3. The patient becomes semi-conscious or fully unconscious with dehydration.

4. The patient should be treated with solu­ble insulin (50 units) immediately fol­lowed by normal saline containing 10 per cent glucose intravenously.

5. The treatment should be controlled by fre­quent estimation of glucose in blood and urine every 30 minutes to make sure that blood glucose does not fall below normal level.

Treatment of Diabetes Mellitus:

1. Administration of oral anti-diabetic drugs like diabenese-which are not polypeptides-in moderate diabetes and insulin in severe diabetes.

2. High protein and low carbohydrate and fat diet are advisable. High protein meal serves as a prolonged source of carbohy­drate without rapid hyperglycemic effect and it has protective effect on liver.

3. Exercise lowers the blood sugar level stimulating the P-cells of pancreas to lib­erate more insulin to act on blood sugar for glycogenesis and glycolysis.

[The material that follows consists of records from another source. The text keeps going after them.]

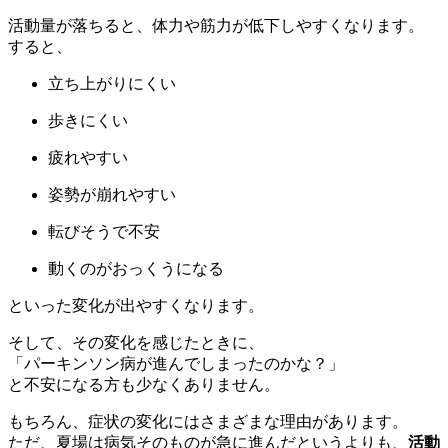
活動量が落ちると、体力や筋力が低下しやすくなります。
すると、
立ち上がりにくい
歩きにくい
疲れやすい
姿勢が崩れやすい
転びそうで不安
動くのがおっくうになる
といった変化が出やすくなります。
そして、その変化を感じたときに、
「パーキンソン病が進んでしまったのかな？」
と不安になる方も少なくありません。
もちろん、症状の変化にはさまざまな理由があります。
ただ、夏場は病気そのものが急に進んだというよりも、
活動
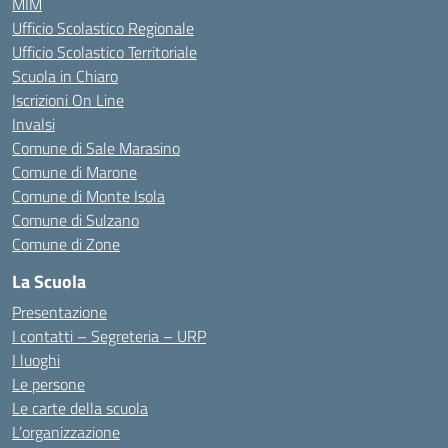
MIM
Ufficio Scolastico Regionale
Ufficio Scolastico Territoriale
Scuola in Chiaro
Iscrizioni On Line
Invalsi
Comune di Sale Marasino
Comune di Marone
Comune di Monte Isola
Comune di Sulzano
Comune di Zone
La Scuola
Presentazione
I contatti – Segreteria – URP
I luoghi
Le persone
Le carte della scuola
L’organizzazione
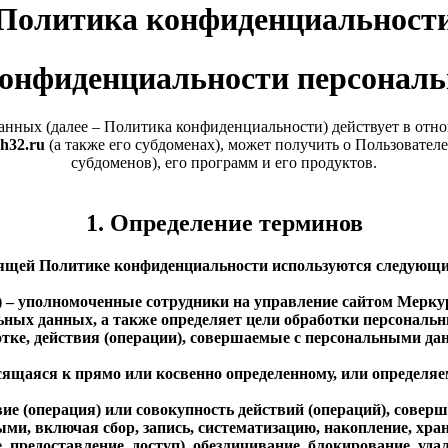
Политика конфиденциальност
онфиденциальности персонал
нных (далее – Политика конфиденциальности) действует в отн
eh32.ru
(а также его субдоменах), может получить о Пользователе 
субдоменов), его программ и его продуктов.
1. Определение терминов
оящей Политике конфиденциальности используются следующ
) – уполномоченные сотрудники на управление сайтом
Мерку
ьных данных, а также определяет цели обработки персональ
отке, действия (операции), совершаемые с персональными да
сящаяся к прямо или косвенно определенному, или определя
вие (операция) или совокупность действий (операций), совер
и, включая сбор, запись, систематизацию, накопление, хране
е, предоставление, доступ), обезличивание, блокирование, уд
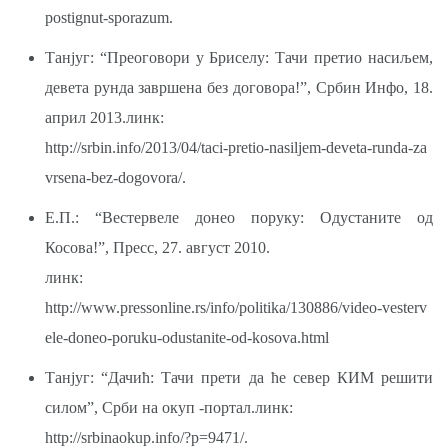
postignut-sporazum.
Танјуг: “Преоговори у Бриселу: Тачи претио насиљем,
девета рунда завршена без договора!”, Србин Инфо, 18.
април 2013.линк:
http://srbin.info/2013/04/taci-pretio-nasiljem-deveta-runda-za
vrsena-bez-dogovora/.
Е.П.: “Вестервеле донео поруку: Одустаните од
Косова!”, Пресс, 27. август 2010.
линк:
http://www.pressonline.rs/info/politika/130886/video-vesterv
ele-doneo-poruku-odustanite-od-kosova.html
Танјуг: “Дачић: Тачи прети да ће север КИМ решити
силом”, Срби на окуп -портал.линк:
http://srbinaokup.info/?p=9471/.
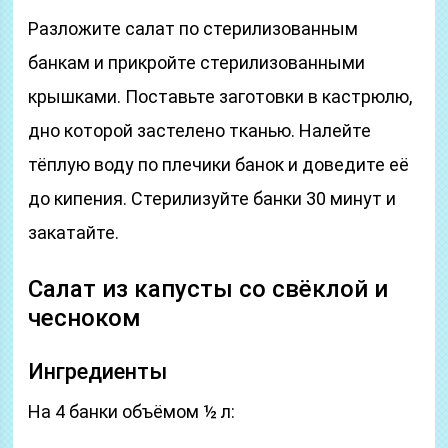
Разложите салат по стерилизованным
банкам и прикройте стерилизованными
крышками. Поставьте заготовки в кастрюлю,
дно которой застелено тканью. Налейте
тёплую воду по плечики банок и доведите её
до кипения. Стерилизуйте банки 30 минут и
закатайте.
Салат из капусты со свёклой и
чесноком
Ингредиенты
На 4 банки объёмом ½ л:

4. The patient suffering from diabetes mellitus should have normal psychologi­cal affairs. The psychological stress and strain stimulate the alpha cells of pancreas and adrenal medulla causing the libera­tion of glucagon and epinephrine, respec­tively, which have glycogenolytic effect resulting in increased blood sugar (hyperglycemia).

5. A diabetic patient requiring more than 200 units/day of insulin is regarded as insulin resistant which is due to antigenic effect of insulin.

Complications of Diabetes Mellitus:

1. Preventable complications are due to in­fections, injury, neglect in treatment, un­suitable diet or alcohol.

2. Delayed complications occur in all dia­betics after some years since the onset of the disease.

These are due to:

(a) Hyperglycemia leading to cataract of the lens of the eyes.

(b) Atherosclerosis involves coronary and peripheral arteries.

(c) Hypertension, particularly systolic hypertension, is more.

(d) Development of ulcers in the foot be­comes a very difficult problem.

(e) Severity of nephropathy results in Proteinuria.

Changes in Diabetes Mellitus:

Carbohydrate Metabolism:

1. Diminished entry and oxidation of glu­cose in muscle and other tissues.

2. Decreased glycogen formation in liver and muscle.

3. Decreased synthesis of fat and increased breakdown of glycogen in liver.

Fat Metabolism:

1. Fats are mobilized from adipose tissue and fatty acids are oxidized producing large amounts of acetyl-CoA. Due to lack of carbohydrate metabolism, acetyl-CoA is not oxidized via TCA cycle. Hence, two molecules of acetyl-CoA condense to form ketone bodies.

2. The ketone bodies in large amounts in blood produce ketosis which leads to coma in severe diabetes mellitus.

3. Administration of insulin corrects the con­dition.

Protein Metabolism:

1. Since the energy is not available by oxi­dation of carbohydrate and fat, the break­down of tissue protein occurs leading to negative energy balance. The synthesis of tissue protein from dietary proteins re­quires insulin. Due to lack of insulin, tis­sue protein is not formed from dietary pro­tein.

The concentration of amino acids in blood and liver increases. The amino ac­ids are deaminated in liver and glucose is produced from keto-acids by gluconeogen­esis. The urea excreted more in urine. The body will be in negative nitrogen balance.

2. Administration of insulin corrects the con­dition. Insulin promotes oxidation of glu­cose to meet the energy needs and also the synthesis of tissue protein from dietary protein. Insulin also suppresses gluconeogenesis.